Now that their paper is published, the working group has submitted a proposal to the National Science Foundation to quantify what the effects of SAI on different ecosystems would be. Robock said they have picked several places in India, working with computer modeling, to calculate how climate and ecosystems would change in response to different proposed geoengineering schemes.

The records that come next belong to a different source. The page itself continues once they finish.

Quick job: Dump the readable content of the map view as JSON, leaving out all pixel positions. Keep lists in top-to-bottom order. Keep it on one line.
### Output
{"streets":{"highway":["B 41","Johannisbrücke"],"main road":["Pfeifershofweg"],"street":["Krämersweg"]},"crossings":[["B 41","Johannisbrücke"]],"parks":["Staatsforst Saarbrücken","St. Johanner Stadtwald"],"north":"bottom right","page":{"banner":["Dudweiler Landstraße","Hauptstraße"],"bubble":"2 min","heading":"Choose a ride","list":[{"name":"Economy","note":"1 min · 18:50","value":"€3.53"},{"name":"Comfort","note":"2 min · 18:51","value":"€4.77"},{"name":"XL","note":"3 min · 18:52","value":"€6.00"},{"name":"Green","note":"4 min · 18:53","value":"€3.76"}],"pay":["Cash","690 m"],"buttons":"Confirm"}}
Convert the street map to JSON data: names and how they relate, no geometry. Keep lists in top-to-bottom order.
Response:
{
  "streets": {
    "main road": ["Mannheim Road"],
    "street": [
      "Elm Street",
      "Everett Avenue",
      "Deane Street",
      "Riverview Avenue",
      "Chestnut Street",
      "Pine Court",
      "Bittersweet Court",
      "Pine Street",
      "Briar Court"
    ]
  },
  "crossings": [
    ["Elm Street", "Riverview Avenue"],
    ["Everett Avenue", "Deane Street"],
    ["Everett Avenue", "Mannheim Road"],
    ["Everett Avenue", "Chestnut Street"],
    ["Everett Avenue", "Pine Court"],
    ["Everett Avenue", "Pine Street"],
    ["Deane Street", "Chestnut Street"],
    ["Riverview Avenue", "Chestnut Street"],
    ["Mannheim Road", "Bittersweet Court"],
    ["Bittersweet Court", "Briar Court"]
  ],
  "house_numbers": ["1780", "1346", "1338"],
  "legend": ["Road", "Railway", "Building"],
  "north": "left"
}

They will also host a session about this topic at the Ecological Society of America’s annual meeting in August.
Gurevitch said she hopes to involve social scientists in the study since human behavior is central to climate change.
“This paper and this group is not advocating geoengineering, we’re advocating understanding more about it so that we understand what those risks are relative to climate change,” she said. “People like to say this is bad, this is good, but for this we just don’t know enough — we need to know more.”